■ Document section
::::::

Hardware: Since Docker builds are often compute-intensive, running them on a more powerful machine with a high core-count can often make them substantially faster.
Layer caching: BuildKit has powerful support for incrementally caching layers for a given Dockerfile, and this can be leveraged in various ways to improve Docker build performance by an order of magnitude for a lot of common workflows. We've previously written about using AWS ECR as a Docker cache.
Dockerfile optimization: Crafting an efficient Dockerfile is crucial for build performance. While an in-depth discussion of Dockerfile best practices is beyond the scope of this post, Docker provides some excellent guidelines on their website.

What is BuildKit?

BuildKit is a modern backend that replaces the legacy Docker builder, offering improved performance and new features.

However, the most relevant feature for our use case is BuildKit's ability to execute builds on a remote instance. This lets us offload the build process from the local machine to a more powerful remote server.

BuildKit achieves this by using a client-server architecture. The BuildKit client, which runs on your local machine or CI/CD runner, communicates with the remote BuildKit daemon over a secure connection. When you initiate a build, the client sends the build context (Dockerfile, source code, etc.) to the remote daemon, which executes the build and streams logs back to the client.

Running a remote BuildKit instance on AWS

Let's circle back to the first two levers we mentioned for accelerating Docker builds: using a powerful machine and having a persistent build cache. BuildKit allows you to run a remote Docker builder instance on any cloud provider, and we'll walk through an example of setting this up on AWS.

By running BuildKit on AWS, we can:

Choose a compute-optimized machine: We can select a more powerful EC2 instance with better CPU performance than being limited to the often slower machines provided by GitHub runners.
Share the build cache: We can store the build cache on an EBS volume attached to the EC2 instance. This allows us to reuse the cache across multiple builds, as the Docker layers are persisted on the EBS volume.

::::::

■ Dataset
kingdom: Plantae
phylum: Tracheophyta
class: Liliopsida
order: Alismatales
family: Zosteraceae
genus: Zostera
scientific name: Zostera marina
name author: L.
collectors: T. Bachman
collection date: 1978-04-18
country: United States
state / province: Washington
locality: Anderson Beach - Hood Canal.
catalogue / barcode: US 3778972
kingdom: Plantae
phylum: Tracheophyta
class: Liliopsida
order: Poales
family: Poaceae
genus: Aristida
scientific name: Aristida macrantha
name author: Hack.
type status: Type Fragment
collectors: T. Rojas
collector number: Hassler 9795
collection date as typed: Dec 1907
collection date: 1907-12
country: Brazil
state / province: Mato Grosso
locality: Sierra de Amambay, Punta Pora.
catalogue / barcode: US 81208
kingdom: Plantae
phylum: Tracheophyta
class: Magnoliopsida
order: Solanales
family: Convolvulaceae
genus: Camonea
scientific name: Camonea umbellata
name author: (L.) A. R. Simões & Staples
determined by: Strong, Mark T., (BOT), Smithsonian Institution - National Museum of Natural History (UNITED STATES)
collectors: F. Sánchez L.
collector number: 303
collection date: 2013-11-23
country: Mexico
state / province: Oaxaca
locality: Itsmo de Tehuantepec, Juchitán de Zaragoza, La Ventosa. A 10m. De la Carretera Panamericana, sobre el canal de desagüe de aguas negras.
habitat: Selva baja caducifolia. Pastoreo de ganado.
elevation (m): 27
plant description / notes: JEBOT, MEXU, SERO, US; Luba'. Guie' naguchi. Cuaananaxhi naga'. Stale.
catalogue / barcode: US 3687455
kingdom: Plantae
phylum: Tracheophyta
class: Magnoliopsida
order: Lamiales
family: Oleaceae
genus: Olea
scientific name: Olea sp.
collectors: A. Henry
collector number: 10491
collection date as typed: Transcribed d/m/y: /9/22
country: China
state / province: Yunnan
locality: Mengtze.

::::::

■ Task requirements
1. Duplicate the Docker build text starting with "Let's circle back" and going on through "the EBS volume.".
2. Set down the rows exactly as they appear, starting with the line with "family: Poaceae" and going on through the line with "genus: Camonea", both lines included.
The Docker build text and the rows are unrelated to each other.

■ Expected answers
1.
Let's circle back to the first two levers we mentioned for accelerating Docker builds: using a powerful machine and having a persistent build cache. BuildKit allows you to run a remote Docker builder instance on any cloud provider, and we'll walk through an example of setting this up on AWS.

By running BuildKit on AWS, we can:

Choose a compute-optimized machine: We can select a more powerful EC2 instance with better CPU performance than being limited to the often slower machines provided by GitHub runners.
Share the build cache: We can store the build cache on an EBS volume attached to the EC2 instance. This allows us to reuse the cache across multiple builds, as the Docker layers are persisted on the EBS volume.

2.
family: Poaceae
genus: Aristida
scientific name: Aristida macrantha
name author: Hack.
type status: Type Fragment
collectors: T. Rojas
collector number: Hassler 9795
collection date as typed: Dec 1907
collection date: 1907-12
country: Brazil
state / province: Mato Grosso
locality: Sierra de Amambay, Punta Pora.
catalogue / barcode: US 81208
kingdom: Plantae
phylum: Tracheophyta
class: Magnoliopsida
order: Solanales
family: Convolvulaceae
genus: Camonea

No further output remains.